- EXERCISE: Your job is to print the listing exactly.

- DATASET RECORDS:
+ + +

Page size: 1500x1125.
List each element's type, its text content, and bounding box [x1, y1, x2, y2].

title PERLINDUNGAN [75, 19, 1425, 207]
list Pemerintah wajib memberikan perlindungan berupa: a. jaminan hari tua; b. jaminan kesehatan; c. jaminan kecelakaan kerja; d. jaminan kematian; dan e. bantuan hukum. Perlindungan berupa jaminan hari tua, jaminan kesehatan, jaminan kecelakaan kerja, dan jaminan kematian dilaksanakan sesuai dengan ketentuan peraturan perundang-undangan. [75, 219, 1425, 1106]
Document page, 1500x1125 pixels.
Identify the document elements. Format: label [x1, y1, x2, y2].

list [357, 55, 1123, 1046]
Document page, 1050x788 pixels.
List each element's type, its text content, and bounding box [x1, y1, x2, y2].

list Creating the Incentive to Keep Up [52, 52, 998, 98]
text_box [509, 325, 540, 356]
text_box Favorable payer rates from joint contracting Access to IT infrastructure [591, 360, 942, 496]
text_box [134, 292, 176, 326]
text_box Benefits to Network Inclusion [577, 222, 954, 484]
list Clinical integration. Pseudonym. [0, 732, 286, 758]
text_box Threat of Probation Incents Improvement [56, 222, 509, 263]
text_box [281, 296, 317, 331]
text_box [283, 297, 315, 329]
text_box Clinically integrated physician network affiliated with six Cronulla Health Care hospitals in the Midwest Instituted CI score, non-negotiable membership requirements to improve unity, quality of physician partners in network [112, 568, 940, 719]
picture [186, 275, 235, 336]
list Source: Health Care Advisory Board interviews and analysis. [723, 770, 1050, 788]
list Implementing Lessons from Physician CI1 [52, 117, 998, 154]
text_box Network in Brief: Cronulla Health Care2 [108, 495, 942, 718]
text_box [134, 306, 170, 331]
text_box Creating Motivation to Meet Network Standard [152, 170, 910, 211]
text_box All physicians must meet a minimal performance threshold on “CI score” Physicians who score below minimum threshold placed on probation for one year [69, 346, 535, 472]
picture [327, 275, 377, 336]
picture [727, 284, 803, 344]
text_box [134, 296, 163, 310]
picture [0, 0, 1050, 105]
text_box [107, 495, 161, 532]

+ + +

- FINAL ANSWER:
Page size: 1500x1125.
List each element's type, its text content, and bounding box [x1, y1, x2, y2].

title PERLINDUNGAN [75, 19, 1425, 207]
list Pemerintah wajib memberikan perlindungan berupa: a. jaminan hari tua; b. jaminan kesehatan; c. jaminan kecelakaan kerja; d. jaminan kematian; dan e. bantuan hukum. Perlindungan berupa jaminan hari tua, jaminan kesehatan, jaminan kecelakaan kerja, dan jaminan kematian dilaksanakan sesuai dengan ketentuan peraturan perundang-undangan. [75, 219, 1425, 1106]
Document page, 1500x1125 pixels.
Identify the document elements. Format: label [x1, y1, x2, y2].

list [357, 55, 1123, 1046]
Document page, 1050x788 pixels.
List each element's type, its text content, and bounding box [x1, y1, x2, y2].

list Creating the Incentive to Keep Up [52, 52, 998, 98]
text_box [509, 325, 540, 356]
text_box Favorable payer rates from joint contracting Access to IT infrastructure [591, 360, 942, 496]
text_box [134, 292, 176, 326]
text_box Benefits to Network Inclusion [577, 222, 954, 484]
list Clinical integration. Pseudonym. [0, 732, 286, 758]
text_box Threat of Probation Incents Improvement [56, 222, 509, 263]
text_box [281, 296, 317, 331]
text_box [283, 297, 315, 329]
text_box Clinically integrated physician network affiliated with six Cronulla Health Care hospitals in the Midwest Instituted CI score, non-negotiable membership requirements to improve unity, quality of physician partners in network [112, 568, 940, 719]
picture [186, 275, 235, 336]
list Source: Health Care Advisory Board interviews and analysis. [723, 770, 1050, 788]
list Implementing Lessons from Physician CI1 [52, 117, 998, 154]
text_box Network in Brief: Cronulla Health Care2 [108, 495, 942, 718]
text_box [134, 306, 170, 331]
text_box Creating Motivation to Meet Network Standard [152, 170, 910, 211]
text_box All physicians must meet a minimal performance threshold on “CI score” Physicians who score below minimum threshold placed on probation for one year [69, 346, 535, 472]
picture [327, 275, 377, 336]
picture [727, 284, 803, 344]
text_box [134, 296, 163, 310]
picture [0, 0, 1050, 105]
text_box [107, 495, 161, 532]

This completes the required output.